↓

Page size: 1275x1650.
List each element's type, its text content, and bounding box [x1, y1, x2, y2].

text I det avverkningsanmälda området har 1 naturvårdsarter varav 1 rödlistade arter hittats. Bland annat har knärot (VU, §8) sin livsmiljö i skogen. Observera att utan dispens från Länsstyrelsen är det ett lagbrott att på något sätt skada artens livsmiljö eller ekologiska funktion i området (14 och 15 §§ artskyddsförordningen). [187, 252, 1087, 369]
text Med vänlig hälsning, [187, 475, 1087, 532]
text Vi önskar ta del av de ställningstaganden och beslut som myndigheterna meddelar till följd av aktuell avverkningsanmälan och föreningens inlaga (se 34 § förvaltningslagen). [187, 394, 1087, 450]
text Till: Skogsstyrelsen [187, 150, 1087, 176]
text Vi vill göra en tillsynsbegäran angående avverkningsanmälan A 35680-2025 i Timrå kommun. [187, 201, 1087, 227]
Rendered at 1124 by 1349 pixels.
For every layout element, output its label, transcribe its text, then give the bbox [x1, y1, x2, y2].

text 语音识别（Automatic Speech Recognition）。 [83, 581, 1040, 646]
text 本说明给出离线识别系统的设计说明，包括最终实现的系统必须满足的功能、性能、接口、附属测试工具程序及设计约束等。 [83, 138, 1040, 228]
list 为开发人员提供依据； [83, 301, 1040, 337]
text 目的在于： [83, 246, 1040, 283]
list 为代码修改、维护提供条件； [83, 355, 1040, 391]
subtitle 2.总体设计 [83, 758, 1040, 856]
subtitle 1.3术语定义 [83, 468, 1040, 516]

↑

**Written task**
All entries above must be reproduced without a single change.

**Output of the task**
Page size: 1275x1650.
List each element's type, its text content, and bounding box [x1, y1, x2, y2].

text I det avverkningsanmälda området har 1 naturvårdsarter varav 1 rödlistade arter hittats. Bland annat har knärot (VU, §8) sin livsmiljö i skogen. Observera att utan dispens från Länsstyrelsen är det ett lagbrott att på något sätt skada artens livsmiljö eller ekologiska funktion i området (14 och 15 §§ artskyddsförordningen). [187, 252, 1087, 369]
text Med vänlig hälsning, [187, 475, 1087, 532]
text Vi önskar ta del av de ställningstaganden och beslut som myndigheterna meddelar till följd av aktuell avverkningsanmälan och föreningens inlaga (se 34 § förvaltningslagen). [187, 394, 1087, 450]
text Till: Skogsstyrelsen [187, 150, 1087, 176]
text Vi vill göra en tillsynsbegäran angående avverkningsanmälan A 35680-2025 i Timrå kommun. [187, 201, 1087, 227]
Rendered at 1124 by 1349 pixels.
For every layout element, output its label, transcribe its text, then give the bbox [x1, y1, x2, y2].

text 语音识别（Automatic Speech Recognition）。 [83, 581, 1040, 646]
text 本说明给出离线识别系统的设计说明，包括最终实现的系统必须满足的功能、性能、接口、附属测试工具程序及设计约束等。 [83, 138, 1040, 228]
list 为开发人员提供依据； [83, 301, 1040, 337]
text 目的在于： [83, 246, 1040, 283]
list 为代码修改、维护提供条件； [83, 355, 1040, 391]
subtitle 2.总体设计 [83, 758, 1040, 856]
subtitle 1.3术语定义 [83, 468, 1040, 516]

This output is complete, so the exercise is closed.